TEXT SHOWN ->
:::
Paramount had nothing to do with the decision not to reshoot anything to fix the incorrect insignia. The production had a budget and a schedule and it would have been ridiculous to back up to reshoot something so minor as a mistake they could just ensure against in future.

They made no effort to hide the arrowheads on the Defiant. If they had wanted to, we would have seen ANY.
 
Perhaps the arrowhead became famous during the exploits of April. Maybe it was even April himself who, after being promoted, began instituting the arrowhead for starship personnel under his command. From there the arrow head could have gain wider use. By Kirk's time the arrowhead could have been used by many starship personnel while many others still used their own. By TMP all starship personnel are fully converted to the arrowhead. Then by the movies the arrowhead has been universally adopted.

As I said, VGR: "Friendship One" established that the arrowhead was the UESPA insignia 200 years before TOS, and ENT used a very small version of it on the enlisted rating patches. So it's canonical that the insignia was in use long before NCC-1701 was built, and that it was a UESPA emblem before it was a Starfleet emblem.
:::
DATA ENTRIES ->
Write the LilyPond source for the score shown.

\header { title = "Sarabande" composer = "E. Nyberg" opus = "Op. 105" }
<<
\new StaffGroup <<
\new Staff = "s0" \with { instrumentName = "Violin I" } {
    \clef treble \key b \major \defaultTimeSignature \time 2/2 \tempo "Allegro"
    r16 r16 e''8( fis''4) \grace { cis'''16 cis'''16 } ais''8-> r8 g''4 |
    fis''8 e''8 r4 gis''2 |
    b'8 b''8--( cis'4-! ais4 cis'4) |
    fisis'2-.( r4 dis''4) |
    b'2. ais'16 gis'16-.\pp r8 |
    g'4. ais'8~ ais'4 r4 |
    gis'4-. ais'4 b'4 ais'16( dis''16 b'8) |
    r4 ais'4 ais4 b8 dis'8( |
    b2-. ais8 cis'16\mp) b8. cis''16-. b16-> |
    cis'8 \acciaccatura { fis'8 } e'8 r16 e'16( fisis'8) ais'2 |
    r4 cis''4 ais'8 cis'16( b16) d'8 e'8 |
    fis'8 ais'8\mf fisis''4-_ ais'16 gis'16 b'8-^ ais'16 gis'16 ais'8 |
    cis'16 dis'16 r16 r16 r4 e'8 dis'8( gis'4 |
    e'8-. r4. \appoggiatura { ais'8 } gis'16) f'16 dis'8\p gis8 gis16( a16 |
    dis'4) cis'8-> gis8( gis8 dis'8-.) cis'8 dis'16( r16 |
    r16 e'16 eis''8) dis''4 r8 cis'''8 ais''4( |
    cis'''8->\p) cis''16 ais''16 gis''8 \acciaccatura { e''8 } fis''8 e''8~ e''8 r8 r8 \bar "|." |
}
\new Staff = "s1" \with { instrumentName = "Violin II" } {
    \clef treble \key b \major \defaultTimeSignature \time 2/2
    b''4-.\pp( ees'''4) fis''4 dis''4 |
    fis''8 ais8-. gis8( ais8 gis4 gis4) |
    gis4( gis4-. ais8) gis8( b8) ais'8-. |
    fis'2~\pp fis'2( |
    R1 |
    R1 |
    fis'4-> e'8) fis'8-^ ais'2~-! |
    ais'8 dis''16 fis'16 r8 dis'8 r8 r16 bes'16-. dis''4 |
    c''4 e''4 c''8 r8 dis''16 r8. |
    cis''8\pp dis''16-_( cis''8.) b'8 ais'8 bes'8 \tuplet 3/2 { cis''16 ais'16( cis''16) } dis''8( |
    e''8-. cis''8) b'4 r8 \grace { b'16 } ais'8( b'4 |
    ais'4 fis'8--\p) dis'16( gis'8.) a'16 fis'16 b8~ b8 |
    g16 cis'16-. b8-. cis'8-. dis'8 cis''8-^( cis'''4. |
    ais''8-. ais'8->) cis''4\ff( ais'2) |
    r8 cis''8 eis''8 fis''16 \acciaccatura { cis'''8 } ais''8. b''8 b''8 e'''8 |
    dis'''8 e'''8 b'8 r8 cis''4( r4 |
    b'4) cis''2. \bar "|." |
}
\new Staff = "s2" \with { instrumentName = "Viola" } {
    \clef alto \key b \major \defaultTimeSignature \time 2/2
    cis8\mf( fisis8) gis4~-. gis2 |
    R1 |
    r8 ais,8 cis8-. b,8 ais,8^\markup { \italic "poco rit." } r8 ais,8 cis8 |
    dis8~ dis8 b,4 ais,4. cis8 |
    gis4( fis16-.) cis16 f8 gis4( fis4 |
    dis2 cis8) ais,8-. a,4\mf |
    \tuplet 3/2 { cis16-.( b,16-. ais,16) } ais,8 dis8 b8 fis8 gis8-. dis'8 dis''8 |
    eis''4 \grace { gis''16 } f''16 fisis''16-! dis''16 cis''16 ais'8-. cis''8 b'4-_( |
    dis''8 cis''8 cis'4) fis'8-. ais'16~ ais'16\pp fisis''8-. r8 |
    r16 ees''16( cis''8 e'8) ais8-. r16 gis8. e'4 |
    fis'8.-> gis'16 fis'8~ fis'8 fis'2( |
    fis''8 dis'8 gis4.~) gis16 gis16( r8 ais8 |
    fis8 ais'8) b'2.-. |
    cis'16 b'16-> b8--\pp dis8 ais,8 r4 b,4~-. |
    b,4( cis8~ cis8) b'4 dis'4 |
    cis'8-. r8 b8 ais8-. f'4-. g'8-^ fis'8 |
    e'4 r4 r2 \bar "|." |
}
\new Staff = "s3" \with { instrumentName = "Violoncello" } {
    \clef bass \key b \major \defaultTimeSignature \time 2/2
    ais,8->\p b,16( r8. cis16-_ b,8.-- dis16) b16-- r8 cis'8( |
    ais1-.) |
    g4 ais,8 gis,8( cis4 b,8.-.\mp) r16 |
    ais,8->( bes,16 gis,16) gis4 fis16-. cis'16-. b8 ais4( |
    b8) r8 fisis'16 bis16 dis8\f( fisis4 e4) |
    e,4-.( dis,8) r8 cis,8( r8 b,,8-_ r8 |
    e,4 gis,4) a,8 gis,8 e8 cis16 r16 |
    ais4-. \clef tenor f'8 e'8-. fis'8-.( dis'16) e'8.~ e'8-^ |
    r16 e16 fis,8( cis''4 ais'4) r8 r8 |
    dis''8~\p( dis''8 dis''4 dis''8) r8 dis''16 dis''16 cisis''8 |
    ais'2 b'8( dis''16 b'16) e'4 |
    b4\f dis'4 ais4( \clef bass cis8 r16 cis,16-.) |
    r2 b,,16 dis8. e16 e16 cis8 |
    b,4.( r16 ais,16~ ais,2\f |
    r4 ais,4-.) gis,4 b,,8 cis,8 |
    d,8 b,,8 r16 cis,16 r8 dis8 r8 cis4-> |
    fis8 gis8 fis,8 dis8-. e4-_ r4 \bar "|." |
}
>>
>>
:::
LIST OF TASKS ->
A – According to the text on the arrowhead insignia, which episode established that the arrowhead was the UESPA insignia 200 years before TOS?
B – Does each statement agree with the text on the arrowhead insignia? Answer yes or no, and quote the deciding words. (i) Paramount made the decision not to reshoot to fix the incorrect insignia. (ii) ENT put a very small version of the arrowhead on the enlisted rating patches. (iii) The production tried to hide the arrowheads on the Defiant.
C – Extend the text on the arrowhead insignia with the next part, starting after its final sentence.
The listing has no connection to the text on the arrowhead insignia.

REPLIES ->
A – VGR: "Friendship One"

B –
(i) No: "Paramount had nothing to do with the decision not to reshoot anything to fix the incorrect insignia."
(ii) Yes: "ENT used a very small version of it on the enlisted rating patches."
(iii) No: "They made no effort to hide the arrowheads on the Defiant."

C –
In my Enterprise: Rise of the Federation novels, the approach I've taken is that the Federation Starfleet was initially a loose merger of the member worlds' space services, with each division having its own insignia. I've used the UESPA arrowhead as the Earth branch insignia, the Constellation logo as the Andorian branch insignia, the Exeter logo for the Alpha Centauri branch, and the Antares logo for the Tellarite branch (with an IDIC logo for the Vulcan branch). I figure that some remnant of these original divisions is still in use by the 2260s (since Kirk says a couple of times that the Enterprise reports to UESPA), with different insignias representing not individual ships, but different fleets/divisions operating under different administrative branches (although not necessarily broken down by member world as they were to start with). That reconciles the use of the arrowhead by multiple ships with the use of different insignias by different ships. Presumably there was some sort of administrative restructuring in the 2270s that led to the elimination of the other logos.
 
Paramount had nothing to do with the decision not to reshoot anything to fix the incorrect insignia. The production had a budget and a schedule and it would have been ridiculous to back up to reshoot something so minor as a mistake they could just ensure against in future.

Who set the budget and the (limits of the) shooting schedule. Say it with me....

P A R A M O U N T

Thanks for playing!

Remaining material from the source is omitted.